(SUPPLIED RECORDS)

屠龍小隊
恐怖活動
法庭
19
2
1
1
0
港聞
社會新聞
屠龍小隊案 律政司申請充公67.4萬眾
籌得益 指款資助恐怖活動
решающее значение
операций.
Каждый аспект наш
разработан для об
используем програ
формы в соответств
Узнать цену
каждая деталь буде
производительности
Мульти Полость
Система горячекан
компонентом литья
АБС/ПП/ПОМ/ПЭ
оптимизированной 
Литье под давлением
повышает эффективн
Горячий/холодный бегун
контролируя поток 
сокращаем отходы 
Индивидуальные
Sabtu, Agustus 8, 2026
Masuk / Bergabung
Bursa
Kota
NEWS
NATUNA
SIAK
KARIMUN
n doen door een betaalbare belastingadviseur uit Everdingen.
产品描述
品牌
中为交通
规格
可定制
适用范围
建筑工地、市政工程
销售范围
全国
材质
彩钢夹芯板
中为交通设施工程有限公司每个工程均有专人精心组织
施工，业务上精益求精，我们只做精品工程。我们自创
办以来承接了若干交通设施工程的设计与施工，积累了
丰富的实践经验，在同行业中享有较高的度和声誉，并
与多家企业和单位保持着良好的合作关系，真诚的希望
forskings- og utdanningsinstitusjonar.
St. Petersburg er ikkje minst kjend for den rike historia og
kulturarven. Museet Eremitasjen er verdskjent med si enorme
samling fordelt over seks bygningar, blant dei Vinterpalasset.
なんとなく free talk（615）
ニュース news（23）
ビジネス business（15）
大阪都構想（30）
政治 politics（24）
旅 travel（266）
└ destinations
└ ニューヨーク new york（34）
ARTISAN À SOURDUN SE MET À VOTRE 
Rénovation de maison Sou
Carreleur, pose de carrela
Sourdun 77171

(End SUPPLIED RECORDS)

**REQUIRED ACTION:** With the line holding "forskings- og utdanningsinstitusjonar." as the first and the line holding "Carreleur, pose de carrela" as the last, please transcribe exactly the lines of the material above in that range and nothing else.

**EXPECTED OUTPUT:**
forskings- og utdanningsinstitusjonar.
St. Petersburg er ikkje minst kjend for den rike historia og
kulturarven. Museet Eremitasjen er verdskjent med si enorme
samling fordelt over seks bygningar, blant dei Vinterpalasset.
なんとなく free talk（615）
ニュース news（23）
ビジネス business（15）
大阪都構想（30）
政治 politics（24）
旅 travel（266）
└ destinations
└ ニューヨーク new york（34）
ARTISAN À SOURDUN SE MET À VOTRE 
Rénovation de maison Sou
Carreleur, pose de carrela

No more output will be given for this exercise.